The Year of Magical Thinking by Joan Didion
I freaking loved this book. I’ve been thinking a lot lately about how people talk (or don’t talk) about death and loss, and how that all ties together in our understanding of how we should cope with loss when it inevitably occurs. The Year of Magical Thinking was a beautifully written account of Didion’s life in the year after her husband died, and how that loss impacted every part of her life. Didion was incredibly artful with how she wove together the present of her mourning her husband, along with the ways that she revisited their relationship at different times. I want to read more of her books this year.

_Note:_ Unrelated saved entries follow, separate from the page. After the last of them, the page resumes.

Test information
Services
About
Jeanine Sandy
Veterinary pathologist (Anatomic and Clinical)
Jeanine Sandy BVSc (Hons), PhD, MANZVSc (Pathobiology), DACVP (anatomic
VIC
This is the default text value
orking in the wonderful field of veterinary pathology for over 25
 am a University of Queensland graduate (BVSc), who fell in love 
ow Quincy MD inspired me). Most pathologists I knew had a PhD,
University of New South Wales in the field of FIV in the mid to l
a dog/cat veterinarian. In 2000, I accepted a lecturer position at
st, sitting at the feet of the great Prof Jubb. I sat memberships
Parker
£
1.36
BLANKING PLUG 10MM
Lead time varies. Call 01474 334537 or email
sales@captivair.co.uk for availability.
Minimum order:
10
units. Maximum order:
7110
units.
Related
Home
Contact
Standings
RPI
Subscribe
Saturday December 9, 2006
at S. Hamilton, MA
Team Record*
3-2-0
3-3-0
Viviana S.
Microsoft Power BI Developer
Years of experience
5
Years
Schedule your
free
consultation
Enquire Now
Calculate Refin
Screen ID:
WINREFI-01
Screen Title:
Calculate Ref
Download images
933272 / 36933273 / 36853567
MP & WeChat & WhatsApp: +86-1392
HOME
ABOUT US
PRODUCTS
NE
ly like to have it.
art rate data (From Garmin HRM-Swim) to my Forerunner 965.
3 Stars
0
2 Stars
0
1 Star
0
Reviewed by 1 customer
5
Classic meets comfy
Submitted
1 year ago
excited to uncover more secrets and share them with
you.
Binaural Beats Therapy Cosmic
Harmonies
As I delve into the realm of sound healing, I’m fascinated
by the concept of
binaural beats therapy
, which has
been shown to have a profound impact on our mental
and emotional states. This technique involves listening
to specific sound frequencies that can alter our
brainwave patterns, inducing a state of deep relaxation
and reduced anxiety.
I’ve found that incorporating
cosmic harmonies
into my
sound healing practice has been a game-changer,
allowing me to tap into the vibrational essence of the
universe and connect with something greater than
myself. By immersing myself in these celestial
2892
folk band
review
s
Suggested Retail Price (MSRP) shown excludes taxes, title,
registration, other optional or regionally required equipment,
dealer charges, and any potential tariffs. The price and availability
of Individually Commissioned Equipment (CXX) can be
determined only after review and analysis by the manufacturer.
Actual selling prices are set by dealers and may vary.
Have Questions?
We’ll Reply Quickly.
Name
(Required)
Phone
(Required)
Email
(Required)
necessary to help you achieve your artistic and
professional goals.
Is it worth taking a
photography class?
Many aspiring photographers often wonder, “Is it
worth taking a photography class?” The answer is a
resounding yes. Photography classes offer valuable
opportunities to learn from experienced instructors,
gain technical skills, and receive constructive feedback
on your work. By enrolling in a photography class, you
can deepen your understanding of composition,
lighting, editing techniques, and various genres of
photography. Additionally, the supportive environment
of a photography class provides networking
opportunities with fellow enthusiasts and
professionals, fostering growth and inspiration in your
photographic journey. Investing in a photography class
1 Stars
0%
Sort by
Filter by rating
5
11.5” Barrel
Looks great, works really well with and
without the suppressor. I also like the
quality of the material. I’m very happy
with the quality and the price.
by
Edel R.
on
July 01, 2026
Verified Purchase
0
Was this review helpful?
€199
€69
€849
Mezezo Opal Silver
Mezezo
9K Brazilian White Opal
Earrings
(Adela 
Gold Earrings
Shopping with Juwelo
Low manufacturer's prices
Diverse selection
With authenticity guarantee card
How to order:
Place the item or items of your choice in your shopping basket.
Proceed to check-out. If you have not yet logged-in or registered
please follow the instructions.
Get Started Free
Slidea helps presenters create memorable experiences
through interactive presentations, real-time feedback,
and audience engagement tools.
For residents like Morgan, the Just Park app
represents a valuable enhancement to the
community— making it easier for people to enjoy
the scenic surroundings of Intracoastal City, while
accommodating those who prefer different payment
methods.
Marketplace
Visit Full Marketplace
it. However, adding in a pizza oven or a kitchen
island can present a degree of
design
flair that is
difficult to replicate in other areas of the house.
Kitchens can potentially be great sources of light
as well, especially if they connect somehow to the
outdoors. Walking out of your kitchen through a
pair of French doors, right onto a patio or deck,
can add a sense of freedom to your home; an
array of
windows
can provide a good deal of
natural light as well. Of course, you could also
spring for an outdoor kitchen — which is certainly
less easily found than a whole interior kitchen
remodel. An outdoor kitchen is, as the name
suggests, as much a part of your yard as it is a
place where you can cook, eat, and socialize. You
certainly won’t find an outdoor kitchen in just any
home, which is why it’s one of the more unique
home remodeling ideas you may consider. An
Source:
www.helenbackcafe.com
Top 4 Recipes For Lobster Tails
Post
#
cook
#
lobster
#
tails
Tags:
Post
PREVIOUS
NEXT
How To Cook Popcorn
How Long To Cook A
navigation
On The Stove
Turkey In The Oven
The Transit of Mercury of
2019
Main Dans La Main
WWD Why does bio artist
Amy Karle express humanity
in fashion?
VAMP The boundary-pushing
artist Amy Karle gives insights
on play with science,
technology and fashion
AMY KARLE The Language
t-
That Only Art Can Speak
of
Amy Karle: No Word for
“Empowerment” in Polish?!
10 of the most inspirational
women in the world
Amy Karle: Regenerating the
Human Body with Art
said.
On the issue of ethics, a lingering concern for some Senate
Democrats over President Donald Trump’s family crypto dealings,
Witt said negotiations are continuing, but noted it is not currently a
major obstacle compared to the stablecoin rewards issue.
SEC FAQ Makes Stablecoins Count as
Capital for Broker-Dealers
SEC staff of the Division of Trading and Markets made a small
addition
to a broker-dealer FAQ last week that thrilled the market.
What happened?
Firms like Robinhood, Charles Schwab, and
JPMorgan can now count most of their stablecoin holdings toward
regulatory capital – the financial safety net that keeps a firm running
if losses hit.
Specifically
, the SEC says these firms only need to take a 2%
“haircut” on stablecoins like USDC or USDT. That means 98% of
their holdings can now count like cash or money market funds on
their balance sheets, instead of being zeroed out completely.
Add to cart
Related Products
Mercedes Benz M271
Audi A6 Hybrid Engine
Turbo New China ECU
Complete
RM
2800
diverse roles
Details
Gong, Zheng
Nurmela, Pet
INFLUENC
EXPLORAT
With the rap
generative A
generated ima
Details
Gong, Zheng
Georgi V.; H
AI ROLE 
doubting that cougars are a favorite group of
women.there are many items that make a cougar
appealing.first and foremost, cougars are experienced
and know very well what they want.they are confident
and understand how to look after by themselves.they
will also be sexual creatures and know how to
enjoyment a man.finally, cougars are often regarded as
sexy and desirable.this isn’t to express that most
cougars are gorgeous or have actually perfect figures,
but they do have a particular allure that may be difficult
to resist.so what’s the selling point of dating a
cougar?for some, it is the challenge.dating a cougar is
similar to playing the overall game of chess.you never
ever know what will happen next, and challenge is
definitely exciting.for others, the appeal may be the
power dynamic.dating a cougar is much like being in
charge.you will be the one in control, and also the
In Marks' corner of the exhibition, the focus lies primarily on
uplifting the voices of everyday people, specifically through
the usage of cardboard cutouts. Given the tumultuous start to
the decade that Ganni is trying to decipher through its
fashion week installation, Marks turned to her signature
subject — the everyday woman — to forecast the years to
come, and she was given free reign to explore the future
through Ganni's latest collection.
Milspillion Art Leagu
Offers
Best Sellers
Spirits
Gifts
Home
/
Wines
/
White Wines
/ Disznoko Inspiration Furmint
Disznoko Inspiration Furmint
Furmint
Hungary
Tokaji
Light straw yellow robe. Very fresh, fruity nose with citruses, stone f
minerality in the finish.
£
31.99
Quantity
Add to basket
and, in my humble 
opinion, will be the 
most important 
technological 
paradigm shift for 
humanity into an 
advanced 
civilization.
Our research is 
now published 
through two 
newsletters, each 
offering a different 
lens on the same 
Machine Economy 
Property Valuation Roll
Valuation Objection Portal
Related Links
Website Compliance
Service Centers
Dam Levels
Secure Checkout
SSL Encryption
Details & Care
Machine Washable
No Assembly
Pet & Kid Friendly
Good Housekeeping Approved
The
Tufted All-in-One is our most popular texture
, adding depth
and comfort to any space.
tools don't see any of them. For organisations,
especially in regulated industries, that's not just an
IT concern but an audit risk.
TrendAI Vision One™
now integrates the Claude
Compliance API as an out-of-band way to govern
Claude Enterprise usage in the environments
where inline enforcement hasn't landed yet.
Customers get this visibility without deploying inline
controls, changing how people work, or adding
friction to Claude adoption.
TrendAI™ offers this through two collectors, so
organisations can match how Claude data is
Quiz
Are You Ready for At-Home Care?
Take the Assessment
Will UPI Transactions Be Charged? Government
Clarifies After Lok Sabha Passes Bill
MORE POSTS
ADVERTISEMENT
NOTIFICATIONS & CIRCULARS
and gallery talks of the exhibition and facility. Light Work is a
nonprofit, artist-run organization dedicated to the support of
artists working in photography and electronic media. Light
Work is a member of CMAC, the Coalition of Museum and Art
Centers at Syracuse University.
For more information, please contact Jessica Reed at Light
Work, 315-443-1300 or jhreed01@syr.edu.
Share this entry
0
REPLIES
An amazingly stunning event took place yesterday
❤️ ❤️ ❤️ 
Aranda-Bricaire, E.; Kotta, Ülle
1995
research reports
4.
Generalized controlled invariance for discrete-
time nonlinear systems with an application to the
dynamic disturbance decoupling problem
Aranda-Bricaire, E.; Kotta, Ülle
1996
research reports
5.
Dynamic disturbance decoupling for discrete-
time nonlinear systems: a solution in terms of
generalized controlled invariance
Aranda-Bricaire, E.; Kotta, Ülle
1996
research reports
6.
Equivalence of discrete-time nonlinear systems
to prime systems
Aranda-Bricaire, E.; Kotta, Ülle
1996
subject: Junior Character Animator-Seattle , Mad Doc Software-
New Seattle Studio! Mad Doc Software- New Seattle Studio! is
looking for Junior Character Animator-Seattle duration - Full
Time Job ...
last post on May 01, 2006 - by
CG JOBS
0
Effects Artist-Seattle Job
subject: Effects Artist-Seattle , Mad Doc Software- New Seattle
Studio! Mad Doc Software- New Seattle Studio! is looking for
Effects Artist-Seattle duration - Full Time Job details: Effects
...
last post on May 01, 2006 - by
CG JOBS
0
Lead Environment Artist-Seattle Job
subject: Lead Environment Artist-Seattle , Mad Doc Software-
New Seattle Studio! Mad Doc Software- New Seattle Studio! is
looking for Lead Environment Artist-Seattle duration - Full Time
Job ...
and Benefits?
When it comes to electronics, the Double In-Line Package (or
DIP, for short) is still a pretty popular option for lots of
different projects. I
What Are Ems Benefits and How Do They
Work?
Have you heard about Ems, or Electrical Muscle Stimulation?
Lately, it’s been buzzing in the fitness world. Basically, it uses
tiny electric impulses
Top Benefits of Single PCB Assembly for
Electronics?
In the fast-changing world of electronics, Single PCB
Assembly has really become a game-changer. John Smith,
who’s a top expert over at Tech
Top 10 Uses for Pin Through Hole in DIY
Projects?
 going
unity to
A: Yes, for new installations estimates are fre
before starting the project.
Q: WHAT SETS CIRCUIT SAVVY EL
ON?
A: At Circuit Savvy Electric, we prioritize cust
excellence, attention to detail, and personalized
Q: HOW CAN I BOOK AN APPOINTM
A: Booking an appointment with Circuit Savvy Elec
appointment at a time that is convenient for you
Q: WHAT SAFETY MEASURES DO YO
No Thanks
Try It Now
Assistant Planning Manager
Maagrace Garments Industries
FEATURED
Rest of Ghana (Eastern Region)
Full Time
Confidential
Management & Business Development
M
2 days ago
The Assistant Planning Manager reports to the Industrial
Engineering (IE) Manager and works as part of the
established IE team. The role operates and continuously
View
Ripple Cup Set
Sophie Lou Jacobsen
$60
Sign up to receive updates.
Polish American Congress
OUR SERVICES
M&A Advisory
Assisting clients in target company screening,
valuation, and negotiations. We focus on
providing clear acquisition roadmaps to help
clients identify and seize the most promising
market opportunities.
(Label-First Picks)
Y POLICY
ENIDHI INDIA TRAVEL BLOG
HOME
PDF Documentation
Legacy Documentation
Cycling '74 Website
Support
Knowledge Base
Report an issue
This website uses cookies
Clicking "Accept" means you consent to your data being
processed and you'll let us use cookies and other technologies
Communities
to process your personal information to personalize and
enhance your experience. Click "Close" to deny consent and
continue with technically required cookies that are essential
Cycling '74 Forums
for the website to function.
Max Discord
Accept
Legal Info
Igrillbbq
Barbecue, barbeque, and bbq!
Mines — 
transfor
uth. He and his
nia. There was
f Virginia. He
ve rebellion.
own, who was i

Atomic Habits by James Clear
This book was a kick in the pants, but a relatively gentle one. I’m no stranger to setting goals (ahem) but this was very rooted in concrete habits. It’s really pushed me to evaluate how my daily actions are pushing me (or failing to push me) towards the big picture goals I have. Also, it makes me consider a lot of smaller decisions as a vote for the kind of person I am – am I a person who goes to the gym before work, or am I a person who tumbles out of bed and dashes out the door? Am I a person who washes all the dishes in the sink before they go to bed, or am I a person who perpetually has a few dishes in the sink? After reading this book, I see those choices less as one-off decisions and more as a larger set of habits.
Where Good Ideas Come From by Steven Johnson
I did not expect this book to be as scientific as it was, but it was good. It’s much more of a researched, historic book than a “how to have good, creative ideas” book, which was sort of what I expected. A lot of the good ideas Johnson discusses are scientific discoveries: DNA, natural selection, and the telegraph amongst them. Johnson organizes them in a way that helps the reader draw connections that I would have missed out on otherwise.